Perdita della privacy: "Prima potevo lasciare la porta di casa aperta. Ora sono titubante perché non si sa chi verrà alla porta".
Infanzia ordinaria: "Probabilmente come quella di chiunque altro: mamma e papà, tre ragazzi, scuola, compiti, gioco e ripetizione. Era una vita normale".
Un ricordo dell'infanzia: "Una volta stavamo costruendo un capanno in giardino e Rob è caduto dal tetto. Era solo una parte del legno marcio, perché stavamo usando vecchie porte della casa per il tetto".
La vocazione precoce di Leone XIV: "Abbiamo sempre saputo che voleva essere un sacerdote. Fin dalla più tenera età, era sempre presente".
Una "profezia": "Quando era forse in prima o seconda elementare, una mamma dall'altra parte della strada ha detto: 'Sapete, sarà il primo Papa americano'. L'abbiamo ascoltato e siamo andati avanti".
Ancora solo fratelli: La gente dice: "Chi dice di no al Papa?" Io lo faccio.
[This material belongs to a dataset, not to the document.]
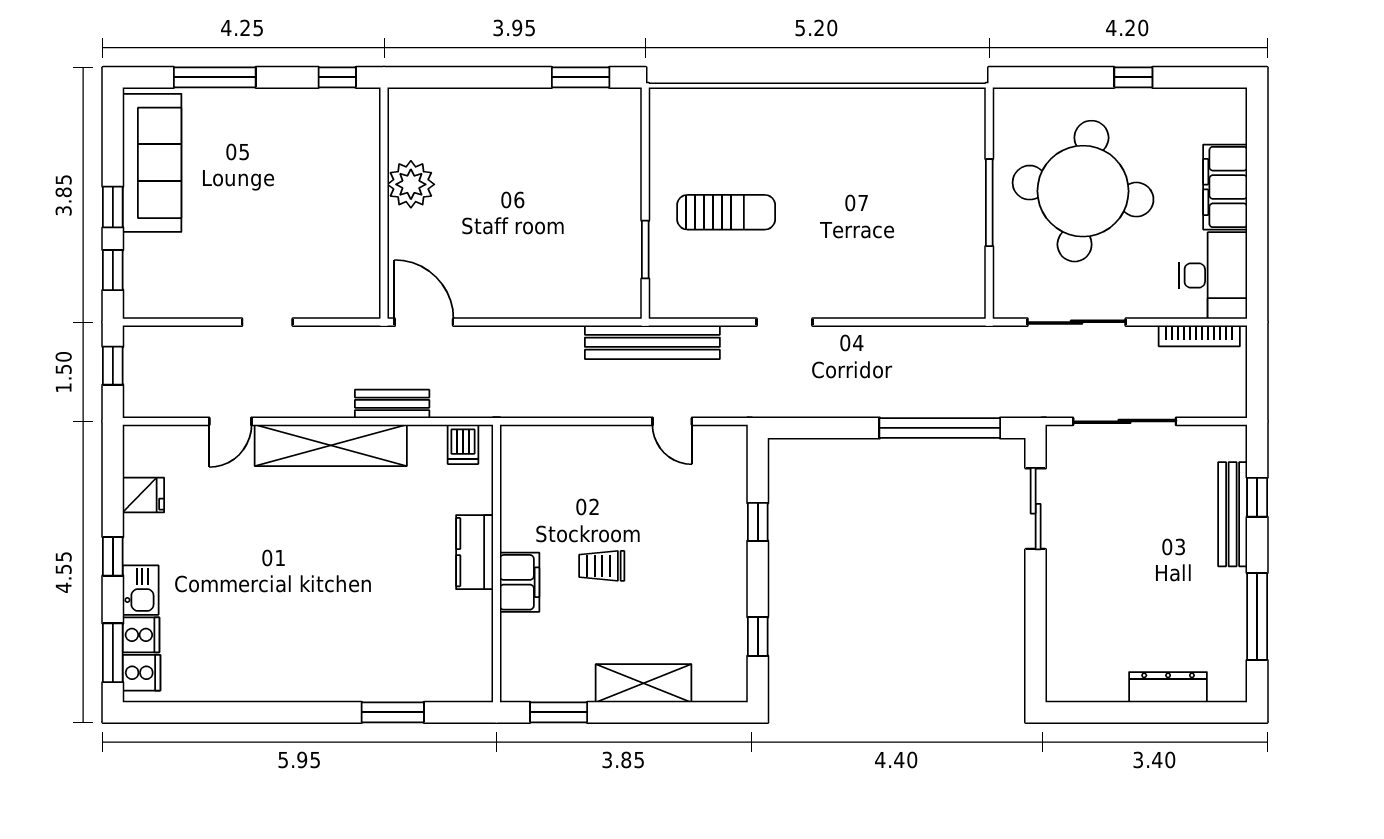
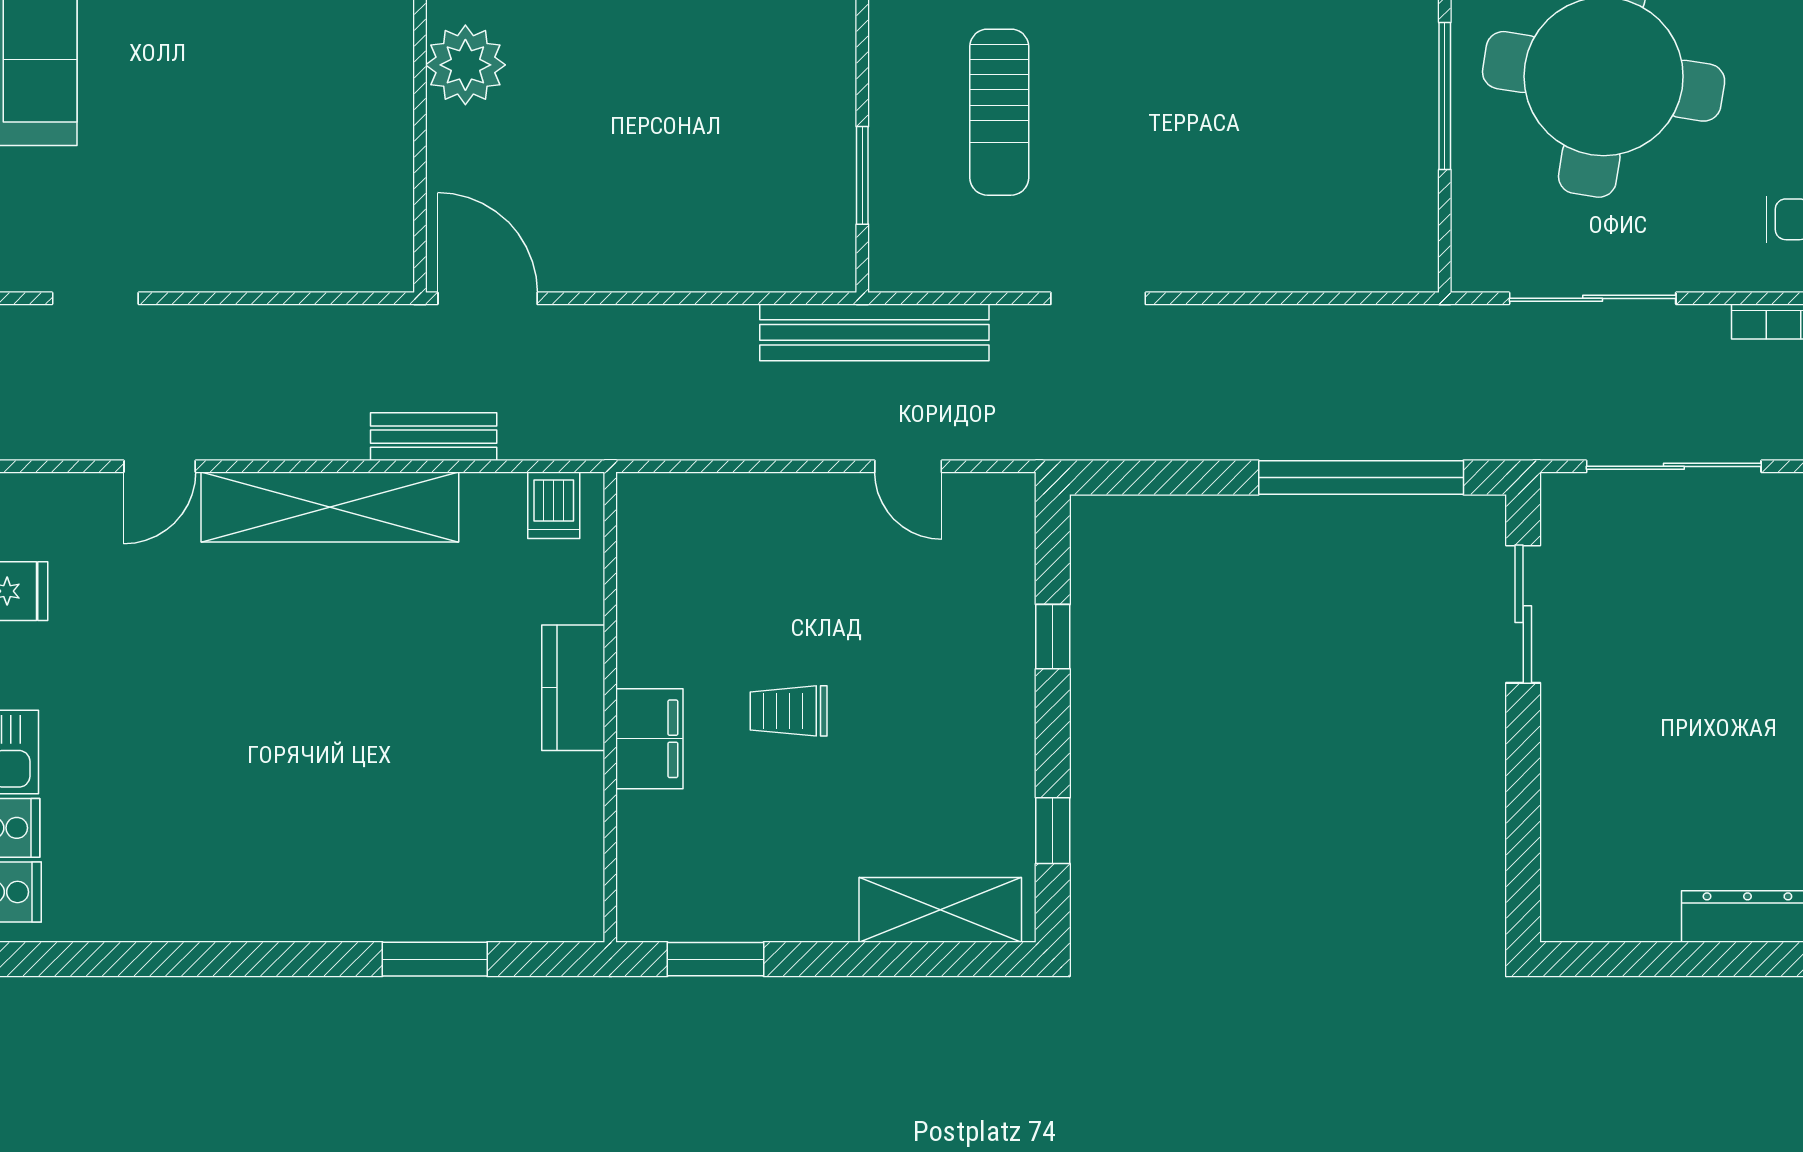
sun lounger: (726, 212) -> (999, 112), turned 90
doorway: (267, 322) -> (95, 298), moved
shelving: (644, 683) -> (940, 910), moved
Non ho paura di dire di no, probabilmente l'ho sempre fatto".
Il rapporto con suo fratello: "Penso che sia lo stesso. Ora è più a distanza. Prima veniva qui, ora se vogliamo vederlo, dobbiamo andare lì - ma comunichiamo ogni giorno. Una delle prime cose che gli chiedo è: "Ha incontrato qualcuno di famoso oggi?". Il mercoledì, ha l'Udienza Generale - e ieri ha detto che c'erano circa 20.000 persone".